[[ EXCERPT PROVIDED, beginning ]]
Default to case sensitive,  
use **pattern=fixed( , ignore_case=TRUE)** for case insensitive.

In [94]:
print( cars )
print( str_replace     (cars, 'toyota','Toyota') )
print( str_replace_all (cars, 
                        fixed('toyota', ignore_case=TRUE),  # case insensitive
                        'Toyota') )

[1] "Nissan serena" "toyota camry"  "Toyota Estima" "nissan sentra"
[5] "TOYOTA vios"  
[1] "Nissan serena" "Toyota camry"  "Toyota Estima" "nissan sentra"
[5] "TOYOTA vios"  
[1] "Nissan serena" "Toyota camry"  "Toyota Estima" "nissan sentra"
[5] "Toyota vios"  


### Case Conversion

In [97]:
x = c('One','Two','Three')
print( tolower(x)  )
print( toupper(x)  )

[1] "one"   "two"   "three"
[1] "ONE"   "TWO"   "THREE"


## Logical

### Class and Typeof

In [15]:
print( typeof(TRUE) )
print( class(TRUE) )

[1] "logical"
[[ EXCERPT PROVIDED, end ]]
_PARTS OF THE EXERCISE:_
• A. Answer these questions about the R notes above:
(i) What pattern does the text use to make str_replace_all ignore case?
(ii) What does print( toupper(x) ) output when x is c('One','Two','Three')?
(iii) What does print( typeof(TRUE) ) return?
• B. Pick up the R notes on strings and logicals right after their final line.
[[ DATA FOR ANALYSIS, beginning ]]
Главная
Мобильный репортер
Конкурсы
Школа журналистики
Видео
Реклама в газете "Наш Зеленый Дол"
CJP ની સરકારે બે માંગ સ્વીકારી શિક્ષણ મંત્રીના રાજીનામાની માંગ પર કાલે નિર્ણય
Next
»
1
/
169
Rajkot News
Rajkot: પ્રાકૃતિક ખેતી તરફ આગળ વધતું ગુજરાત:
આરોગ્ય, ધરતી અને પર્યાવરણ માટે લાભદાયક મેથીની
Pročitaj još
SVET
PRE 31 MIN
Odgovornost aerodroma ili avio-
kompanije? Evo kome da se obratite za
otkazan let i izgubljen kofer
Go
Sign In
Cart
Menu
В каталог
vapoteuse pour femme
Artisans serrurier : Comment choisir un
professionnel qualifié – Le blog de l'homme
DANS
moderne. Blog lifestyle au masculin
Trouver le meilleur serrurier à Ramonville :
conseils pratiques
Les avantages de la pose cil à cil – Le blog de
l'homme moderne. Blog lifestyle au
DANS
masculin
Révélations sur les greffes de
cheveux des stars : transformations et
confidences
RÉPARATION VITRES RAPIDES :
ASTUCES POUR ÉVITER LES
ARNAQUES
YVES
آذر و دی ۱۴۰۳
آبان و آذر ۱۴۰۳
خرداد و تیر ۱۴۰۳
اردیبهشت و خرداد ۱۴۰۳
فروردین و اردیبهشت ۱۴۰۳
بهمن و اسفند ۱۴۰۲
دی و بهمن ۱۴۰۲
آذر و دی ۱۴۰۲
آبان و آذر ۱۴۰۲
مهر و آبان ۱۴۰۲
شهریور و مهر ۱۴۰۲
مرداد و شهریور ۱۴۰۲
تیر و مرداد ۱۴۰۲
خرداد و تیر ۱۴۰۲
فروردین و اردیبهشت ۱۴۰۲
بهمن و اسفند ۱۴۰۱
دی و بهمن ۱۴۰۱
[[ DATA FOR ANALYSIS, end ]]
_ANSWER SET:_
• A.
(i) fixed('toyota', ignore_case=TRUE)
(ii) [1] "ONE"   "TWO"   "THREE"
(iii) [1] "logical"

• B.
[1] "logical"


### Logical Comparison
Take note, R will coerce different data type before comparing

#### Equality

In [30]:
print( 3 == 3 )          # compare two integers
print( 3L == 3.0 )       # compare integer and double
print( 'abc' == 'abc' )  # compare two char
print( 3.0 == '3' )      # compare integer and character
print( 3.0 == 'three' )      # compare integer and character

[1] TRUE
[1] TRUE
[1] TRUE
[1] TRUE
[1] FALSE


#### Not Equal

In [16]:
print( 3 != 2 )

[1] TRUE


#### Negate

In [17]:
!(3L == 3.0)

### Comparing NA
Any operation against NA will **return NA**

In [60]:
nas = c(1,2,NA,4,5,6)
nas = nas + 1
print (nas)
print( nas == NA )

[1]  2  3 NA  5  6  7
[1] NA NA NA NA NA NA


Use **is.na()** to check if value is NA, NEVER use x==NA to check

In [59]:
is.na(nas)

### Comparing NULL

**Null is neither TRUE or FALSE**

In [46]:
NULL==TRUE | NULL==FALSE

- Comparing NULL with anything get **NOTHING**  
- **NOTHING is not NULL)**

In [55]:
result = (NULL=='abc')
print( typeof(result)  )
print( length(result)  )
print( is.null(result) )

[1] "logical"
[1] 0
[1] FALSE
logical(0)


## Factor

### Creating
**Non Ordered Factor**
There is no need to specify levels

In [81]:
X = c('apple','banana','apple','durian','rambutan','durian')
f1 = factor(X)
print( f1 )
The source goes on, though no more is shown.